Converting uploaded HTML files into UTF8

carl · November 19, 2005, 6:41pm

I’m writing a rails app that allows an admin to upload files that will
be searched by users. These files may be in text or html format, and
frequently are in different charsets. For uniform presentation, I’d
like to convert everything to UTF8. However, I’m not sure how best to
detect the format the uploaded docs are in. I noticed that the ruby
iconv library needs to know what format you are converting from. Does
anyone have any good ways to detect a document’s charset?

While we’re on the topic of conversion, I’ve also written a simple
html_to_text conversion routine:

def html_to_text(html)
html.gsub!(/<\s*?script[^>]?>.?<\s*?/script\s*?>/m, ‘’) #
remove javascript
html.gsub!(/<[/!]?[^<>]?>/m, ‘’) #
remove html tags
html.gsub!(/([\r\n])[\s]+/m, ‘\1’) #
remove white space
html.gsub!(/&(quot|#34);/m, ‘"’) #
convert symbols
html.gsub!(/&(amp|#38);/m, ‘&’)
html.gsub!(/&(lt|#60);/m, ‘<’)
html.gsub!(/&(gt|#62);/m, ‘>’)
html.gsub!(/&(nbsp|#160);/m, ’ ')
html.gsub!(/&(iexcl|#161);/m, “\161”)
html.gsub!(/&(cent|#162);/m, “\162”)
html.gsub!(/&(pound|#163);/m, “\163”)
html.gsub!(/&(copy|#169);/m, “\169”)
html.gsub!(/&#(\d+);/m) {|s| [$1.to_i].pack(‘c’) }
html.strip!
html
end

Is there a better ruby library for this that tries to preserve
structure more, or should I just stick with this approach?

Thanks,
Carl

carl · November 19, 2005, 7:30pm

On 19-nov-2005, at 18:38, Carl Y. wrote:

I’m writing a rails app that allows an admin to upload files that will
be searched by users. These files may be in text or html format, and
frequently are in different charsets. For uniform presentation, I’d
like to convert everything to UTF8. However, I’m not sure how best to
detect the format the uploaded docs are in. I noticed that the ruby
iconv library needs to know what format you are converting from. Does
anyone have any good ways to detect a document’s charset?
No, there is no such way. This is one of the reasons Unicode has been
designed

one of it’s special “perks” is that you can reasonably well detect
if a document is in Unicode
( the probability of the random sequence of bytes matching Unicode is
very low).

The only thing you can do is to say whether a document IS in
Unicode (you have to know the form though) or not.
After that you need to fallback to a charset that you are most likely
to expect on input.

What I would do if I was you:

In the upload form, make a checkmark that says “This file uses
Unicode” - people who need to know DO know what it means
By default turn the checkmark on
When the file is uploaded convert it from ISO to Unicode if the
checkmark was unchecked. If the HTML document contains a charset
directive,
decode it according to this directive. You can also use the UTF-8
sanity regex - if the uploaded document matches it you can save it as
UTF without conversions.

html.gsub!(/&(quot|\#34);/m, '"')                           #
html.strip!
html
end

Is there a better ruby library for this that tries to preserve
structure more, or should I just stick with this approach?
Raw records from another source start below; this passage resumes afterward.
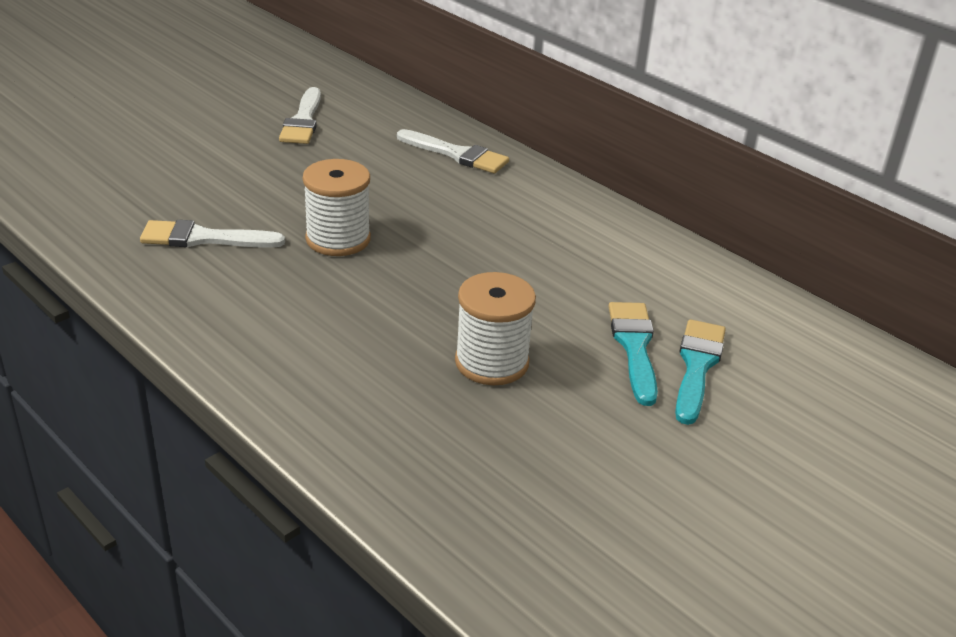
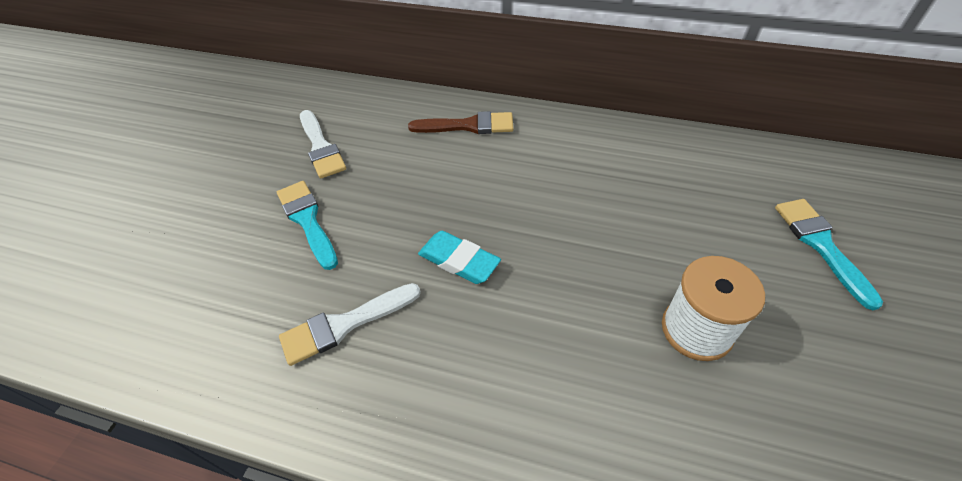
camera: 25 degrees left, 15 degrees up
(338, 239) = (459, 261): white spool -> turquoise eraser
(456, 154) = (468, 126): white brush -> brown brush
(634, 347) = (767, 251): turquoise brush -> turquoise brush (308, 221)

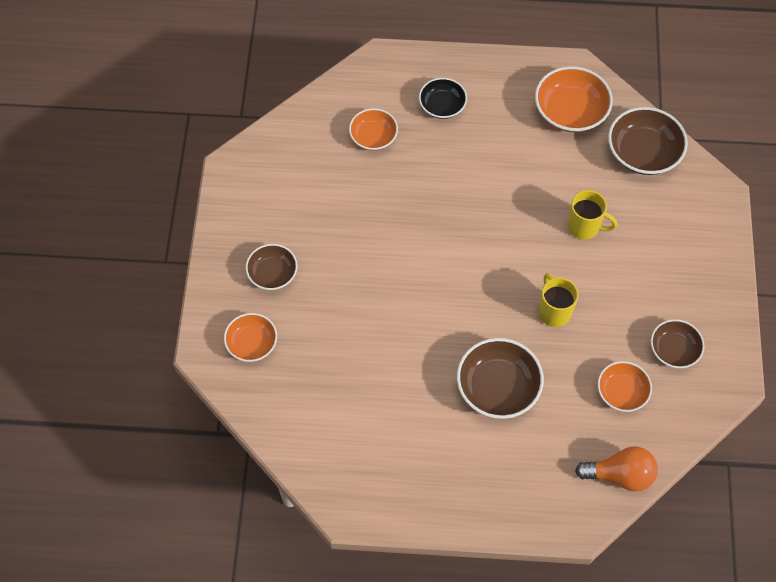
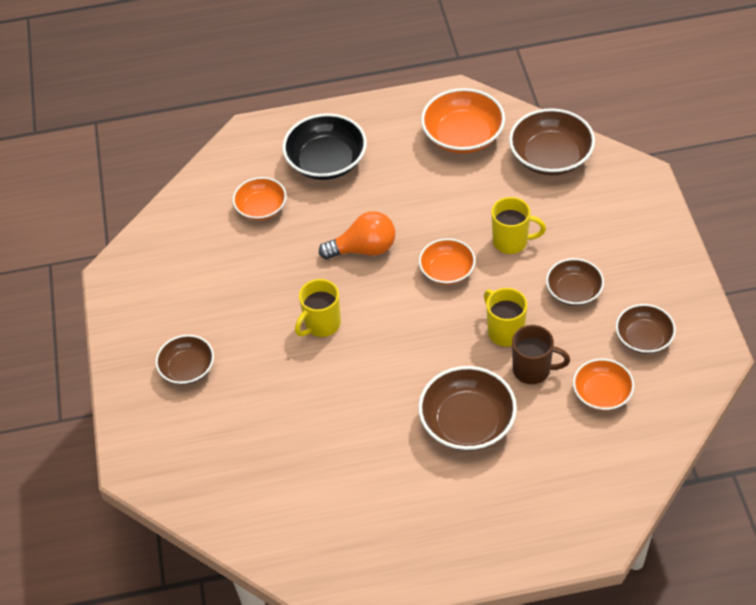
camera: 10 degrees left, 10 degrees down
(252, 343) = (183, 445): orange bowl -> orange bowl (447, 271)
(397, 263) = (321, 324): none -> yellow mug
(442, 106) = (326, 161): black bowl -> black bowl, size x1.59
(568, 354) = (533, 370): none -> brown mug
(620, 475) = (626, 477): orange light bulb -> orange light bulb (364, 249)
(625, 289) = (574, 291): none -> brown bowl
Look in the tag removal routines in the Rails source. But I think we
currently don’t have such a library - partly because it is unclear
how you can handle HTML specifics (such as tables etc.)

html.gsub!(/&\#(\d+);/m) {|s| [$1.to_i].pack('c') }

So you say that you want your documents to be unicode and you do
this? Strange.

carl · November 19, 2005, 8:19pm

Thanks for the tips. I can’t rely on the uploaded documents having
similar HTML format, so I convert them to plain text files first. As
I understand it, even after converting to plaintext, it would still be
possible to have characters that didn’t get displayed properly because
they used a different charset, so therefore I want to convert to UTF8
after stripping out all HTML tags. Please let me know me if this is
an incorrect assumption.

carl · November 19, 2005, 9:07pm

On 19-nov-2005, at 20:18, Carl Y. wrote:

Thanks for the tips. I can’t rely on the uploaded documents having
similar HTML format, so I convert them to plain text files first. As
I understand it, even after converting to plaintext, it would still be
possible to have characters that didn’t get displayed properly because
they used a different charset, so therefore I want to convert to UTF8
after stripping out all HTML tags. Please let me know me if this is
an incorrect assumption.
Hmm. No this assumption is not correct. FIrst you have to get your
text into a right encoding and then
perform transforms with it.

On 11/19/05, Julian ‘Julik’ Tarkhanov [email protected] wrote:
html.gsub!(/&\#(\d+);/m) {|s| [$1.to_i].pack('c') }

What I meant when quoting this fragment is that this kind of
conversion will get you only ASCII
character. You shoudl use UTF pack (“U”) to get all the chars.